Data excerpts START

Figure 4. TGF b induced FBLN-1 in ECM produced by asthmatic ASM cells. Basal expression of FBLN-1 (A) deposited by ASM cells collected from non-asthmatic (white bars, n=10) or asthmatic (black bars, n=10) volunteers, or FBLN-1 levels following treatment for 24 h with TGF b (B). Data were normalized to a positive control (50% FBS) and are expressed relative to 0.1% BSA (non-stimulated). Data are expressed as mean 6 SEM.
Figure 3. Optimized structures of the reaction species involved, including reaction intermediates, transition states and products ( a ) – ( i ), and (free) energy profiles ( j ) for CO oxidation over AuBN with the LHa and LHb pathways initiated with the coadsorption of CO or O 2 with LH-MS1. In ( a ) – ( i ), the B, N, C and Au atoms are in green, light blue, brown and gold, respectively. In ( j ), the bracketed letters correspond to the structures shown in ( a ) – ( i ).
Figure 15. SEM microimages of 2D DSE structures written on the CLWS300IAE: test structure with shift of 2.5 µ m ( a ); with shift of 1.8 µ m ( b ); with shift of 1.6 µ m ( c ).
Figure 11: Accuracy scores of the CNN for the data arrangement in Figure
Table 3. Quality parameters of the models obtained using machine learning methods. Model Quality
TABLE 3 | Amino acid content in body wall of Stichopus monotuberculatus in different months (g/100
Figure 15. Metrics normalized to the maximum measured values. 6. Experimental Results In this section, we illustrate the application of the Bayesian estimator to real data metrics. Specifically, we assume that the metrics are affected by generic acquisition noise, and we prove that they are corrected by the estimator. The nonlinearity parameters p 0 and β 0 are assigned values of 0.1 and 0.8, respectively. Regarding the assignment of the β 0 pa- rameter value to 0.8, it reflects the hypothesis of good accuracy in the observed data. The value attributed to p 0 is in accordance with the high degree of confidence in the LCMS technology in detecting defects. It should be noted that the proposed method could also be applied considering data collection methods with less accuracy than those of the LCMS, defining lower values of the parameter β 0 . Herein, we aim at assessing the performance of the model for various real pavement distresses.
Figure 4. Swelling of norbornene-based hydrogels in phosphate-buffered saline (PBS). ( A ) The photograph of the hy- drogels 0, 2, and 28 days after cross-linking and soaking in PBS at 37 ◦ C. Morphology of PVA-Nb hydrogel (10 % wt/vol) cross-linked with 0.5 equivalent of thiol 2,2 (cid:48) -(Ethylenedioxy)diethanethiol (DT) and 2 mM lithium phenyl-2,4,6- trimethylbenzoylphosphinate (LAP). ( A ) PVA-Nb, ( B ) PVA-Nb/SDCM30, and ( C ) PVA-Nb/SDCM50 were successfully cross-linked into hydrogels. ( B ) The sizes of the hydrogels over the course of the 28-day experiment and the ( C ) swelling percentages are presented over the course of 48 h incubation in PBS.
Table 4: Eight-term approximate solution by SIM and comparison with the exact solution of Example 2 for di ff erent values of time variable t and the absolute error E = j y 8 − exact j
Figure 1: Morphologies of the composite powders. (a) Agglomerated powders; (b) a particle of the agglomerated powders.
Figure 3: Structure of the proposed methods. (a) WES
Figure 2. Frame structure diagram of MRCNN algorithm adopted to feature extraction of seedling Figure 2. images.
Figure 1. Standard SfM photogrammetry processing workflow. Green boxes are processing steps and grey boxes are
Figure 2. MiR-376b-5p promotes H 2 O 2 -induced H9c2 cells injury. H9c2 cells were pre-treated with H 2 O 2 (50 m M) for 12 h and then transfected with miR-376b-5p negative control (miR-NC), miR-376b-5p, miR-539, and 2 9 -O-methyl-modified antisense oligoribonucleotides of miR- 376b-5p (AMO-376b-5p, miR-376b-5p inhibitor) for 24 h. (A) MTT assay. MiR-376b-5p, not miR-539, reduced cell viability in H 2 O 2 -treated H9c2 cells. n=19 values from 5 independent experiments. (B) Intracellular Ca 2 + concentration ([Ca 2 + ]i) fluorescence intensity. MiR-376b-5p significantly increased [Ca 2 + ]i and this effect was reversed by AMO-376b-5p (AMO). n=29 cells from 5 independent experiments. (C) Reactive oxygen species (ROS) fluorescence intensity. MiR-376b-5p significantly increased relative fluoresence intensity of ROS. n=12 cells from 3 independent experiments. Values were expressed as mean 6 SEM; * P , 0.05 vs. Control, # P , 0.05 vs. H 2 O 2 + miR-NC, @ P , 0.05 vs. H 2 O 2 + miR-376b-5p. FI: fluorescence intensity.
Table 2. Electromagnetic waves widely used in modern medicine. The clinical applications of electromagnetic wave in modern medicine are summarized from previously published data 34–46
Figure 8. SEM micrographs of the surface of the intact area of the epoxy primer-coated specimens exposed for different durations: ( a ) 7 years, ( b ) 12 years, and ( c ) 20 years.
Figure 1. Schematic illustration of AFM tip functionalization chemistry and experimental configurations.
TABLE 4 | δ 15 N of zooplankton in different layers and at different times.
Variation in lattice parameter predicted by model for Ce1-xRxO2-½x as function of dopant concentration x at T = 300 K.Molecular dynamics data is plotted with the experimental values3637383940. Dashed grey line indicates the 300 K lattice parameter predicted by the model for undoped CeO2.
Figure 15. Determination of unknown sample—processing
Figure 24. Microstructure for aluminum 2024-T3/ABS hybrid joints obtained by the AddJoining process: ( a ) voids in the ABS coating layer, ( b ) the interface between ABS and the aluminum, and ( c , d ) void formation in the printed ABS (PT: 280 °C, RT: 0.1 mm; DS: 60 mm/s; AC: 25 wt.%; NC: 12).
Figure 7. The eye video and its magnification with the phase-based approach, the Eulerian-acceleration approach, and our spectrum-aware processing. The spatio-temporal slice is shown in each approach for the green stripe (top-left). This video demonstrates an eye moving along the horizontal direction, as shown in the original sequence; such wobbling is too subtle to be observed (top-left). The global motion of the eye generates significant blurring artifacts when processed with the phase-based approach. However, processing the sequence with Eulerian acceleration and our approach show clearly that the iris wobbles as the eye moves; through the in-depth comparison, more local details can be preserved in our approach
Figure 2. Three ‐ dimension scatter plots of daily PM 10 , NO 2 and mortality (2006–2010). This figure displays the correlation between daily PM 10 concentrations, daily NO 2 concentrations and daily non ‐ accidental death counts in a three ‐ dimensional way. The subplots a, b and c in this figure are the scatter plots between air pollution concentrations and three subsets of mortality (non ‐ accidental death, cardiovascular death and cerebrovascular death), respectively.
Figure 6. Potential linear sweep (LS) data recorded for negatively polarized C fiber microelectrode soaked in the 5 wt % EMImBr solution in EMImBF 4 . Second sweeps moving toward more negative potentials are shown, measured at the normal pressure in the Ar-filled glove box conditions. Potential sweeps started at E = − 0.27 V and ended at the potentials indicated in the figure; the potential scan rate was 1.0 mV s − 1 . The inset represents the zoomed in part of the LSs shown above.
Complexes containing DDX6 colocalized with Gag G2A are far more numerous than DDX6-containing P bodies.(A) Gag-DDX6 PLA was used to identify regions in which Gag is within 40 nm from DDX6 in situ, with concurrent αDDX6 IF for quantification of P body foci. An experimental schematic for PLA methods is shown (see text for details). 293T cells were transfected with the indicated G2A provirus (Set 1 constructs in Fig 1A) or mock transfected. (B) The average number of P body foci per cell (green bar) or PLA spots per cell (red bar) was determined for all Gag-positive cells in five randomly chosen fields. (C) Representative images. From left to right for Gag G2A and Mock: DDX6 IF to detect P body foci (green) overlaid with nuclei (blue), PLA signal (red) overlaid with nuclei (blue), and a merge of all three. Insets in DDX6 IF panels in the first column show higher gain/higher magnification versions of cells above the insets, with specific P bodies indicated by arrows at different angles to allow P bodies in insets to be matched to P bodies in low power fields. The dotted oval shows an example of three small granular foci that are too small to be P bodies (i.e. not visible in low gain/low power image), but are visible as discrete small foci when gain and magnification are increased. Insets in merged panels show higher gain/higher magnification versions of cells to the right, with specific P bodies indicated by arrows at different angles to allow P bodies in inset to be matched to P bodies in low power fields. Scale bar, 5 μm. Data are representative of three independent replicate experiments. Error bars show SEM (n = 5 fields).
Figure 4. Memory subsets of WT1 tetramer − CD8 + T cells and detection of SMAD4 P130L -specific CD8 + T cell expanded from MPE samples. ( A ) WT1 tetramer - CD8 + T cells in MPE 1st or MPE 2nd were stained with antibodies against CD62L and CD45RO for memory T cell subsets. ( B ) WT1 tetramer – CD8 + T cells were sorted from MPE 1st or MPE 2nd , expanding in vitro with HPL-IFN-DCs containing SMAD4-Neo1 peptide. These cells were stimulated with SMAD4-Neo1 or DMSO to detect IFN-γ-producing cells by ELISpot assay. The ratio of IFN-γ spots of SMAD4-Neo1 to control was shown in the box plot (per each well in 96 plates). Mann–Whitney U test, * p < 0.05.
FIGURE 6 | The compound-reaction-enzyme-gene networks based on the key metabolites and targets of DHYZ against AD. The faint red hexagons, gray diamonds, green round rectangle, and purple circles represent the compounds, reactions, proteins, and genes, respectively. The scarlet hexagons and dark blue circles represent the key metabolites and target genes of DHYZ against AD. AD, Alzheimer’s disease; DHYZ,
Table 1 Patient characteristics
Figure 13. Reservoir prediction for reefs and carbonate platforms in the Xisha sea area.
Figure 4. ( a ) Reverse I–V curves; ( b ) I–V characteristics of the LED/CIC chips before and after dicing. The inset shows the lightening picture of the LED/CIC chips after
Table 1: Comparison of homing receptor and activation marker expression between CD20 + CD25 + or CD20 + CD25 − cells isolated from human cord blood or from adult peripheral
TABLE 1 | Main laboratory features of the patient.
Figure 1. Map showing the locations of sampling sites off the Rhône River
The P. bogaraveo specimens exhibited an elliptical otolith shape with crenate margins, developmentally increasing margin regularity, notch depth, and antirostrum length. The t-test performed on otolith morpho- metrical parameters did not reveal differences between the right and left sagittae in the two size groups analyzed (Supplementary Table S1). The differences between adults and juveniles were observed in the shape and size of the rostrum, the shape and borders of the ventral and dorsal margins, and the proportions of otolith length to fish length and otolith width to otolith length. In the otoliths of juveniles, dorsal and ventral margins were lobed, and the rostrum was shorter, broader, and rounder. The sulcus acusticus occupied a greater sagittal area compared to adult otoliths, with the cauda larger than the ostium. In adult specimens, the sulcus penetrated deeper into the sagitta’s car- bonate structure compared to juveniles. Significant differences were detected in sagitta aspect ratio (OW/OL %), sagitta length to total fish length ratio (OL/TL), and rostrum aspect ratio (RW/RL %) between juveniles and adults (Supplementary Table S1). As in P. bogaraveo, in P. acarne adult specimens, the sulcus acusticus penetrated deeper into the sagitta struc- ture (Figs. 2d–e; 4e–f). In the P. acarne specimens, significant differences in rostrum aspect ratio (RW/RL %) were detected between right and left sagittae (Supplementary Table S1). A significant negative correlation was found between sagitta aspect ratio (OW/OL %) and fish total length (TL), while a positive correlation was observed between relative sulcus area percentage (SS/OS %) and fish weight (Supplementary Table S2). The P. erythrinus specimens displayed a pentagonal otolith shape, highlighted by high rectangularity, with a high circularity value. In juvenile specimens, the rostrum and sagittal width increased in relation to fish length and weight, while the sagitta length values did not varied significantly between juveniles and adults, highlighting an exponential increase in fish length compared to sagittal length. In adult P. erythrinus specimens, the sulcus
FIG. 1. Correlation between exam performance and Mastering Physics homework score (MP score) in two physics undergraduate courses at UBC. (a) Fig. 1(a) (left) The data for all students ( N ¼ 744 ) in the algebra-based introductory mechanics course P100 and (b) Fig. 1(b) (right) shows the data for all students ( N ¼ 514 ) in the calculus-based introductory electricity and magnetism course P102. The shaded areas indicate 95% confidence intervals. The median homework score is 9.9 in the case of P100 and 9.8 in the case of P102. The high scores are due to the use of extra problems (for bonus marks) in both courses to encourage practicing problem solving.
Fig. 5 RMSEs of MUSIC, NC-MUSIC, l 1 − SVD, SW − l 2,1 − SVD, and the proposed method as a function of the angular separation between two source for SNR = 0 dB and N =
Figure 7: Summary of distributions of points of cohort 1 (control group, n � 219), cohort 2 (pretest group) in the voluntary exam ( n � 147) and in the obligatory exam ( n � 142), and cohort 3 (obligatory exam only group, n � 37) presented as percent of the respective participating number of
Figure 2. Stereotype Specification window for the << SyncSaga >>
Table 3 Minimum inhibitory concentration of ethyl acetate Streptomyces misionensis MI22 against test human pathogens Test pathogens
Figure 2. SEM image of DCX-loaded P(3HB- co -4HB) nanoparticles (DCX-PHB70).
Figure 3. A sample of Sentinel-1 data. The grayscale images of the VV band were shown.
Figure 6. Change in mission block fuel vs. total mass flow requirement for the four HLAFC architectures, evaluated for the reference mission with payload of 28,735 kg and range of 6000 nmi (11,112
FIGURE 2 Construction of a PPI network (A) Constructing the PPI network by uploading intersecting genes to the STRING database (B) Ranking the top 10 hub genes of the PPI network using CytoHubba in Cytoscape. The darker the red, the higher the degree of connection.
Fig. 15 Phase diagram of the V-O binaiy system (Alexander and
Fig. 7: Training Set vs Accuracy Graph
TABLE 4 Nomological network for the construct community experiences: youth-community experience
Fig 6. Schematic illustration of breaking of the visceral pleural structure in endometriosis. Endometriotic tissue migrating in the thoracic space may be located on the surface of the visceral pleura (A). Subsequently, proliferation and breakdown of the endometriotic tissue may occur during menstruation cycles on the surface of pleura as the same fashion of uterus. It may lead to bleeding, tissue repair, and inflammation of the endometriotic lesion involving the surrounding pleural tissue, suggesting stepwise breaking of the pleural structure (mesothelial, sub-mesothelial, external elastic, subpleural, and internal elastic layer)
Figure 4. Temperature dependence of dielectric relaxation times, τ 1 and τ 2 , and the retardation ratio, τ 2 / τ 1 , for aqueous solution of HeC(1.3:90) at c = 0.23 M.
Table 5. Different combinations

Data excerpts END

Goal of the exercise:
Print only what lies in the material above starting at the line with "Figure 2. SEM" and ending at the line with "Figure 3. A", every line exactly as given.

Response area:
Figure 2. SEM image of DCX-loaded P(3HB- co -4HB) nanoparticles (DCX-PHB70).
Figure 3. A sample of Sentinel-1 data. The grayscale images of the VV band were shown.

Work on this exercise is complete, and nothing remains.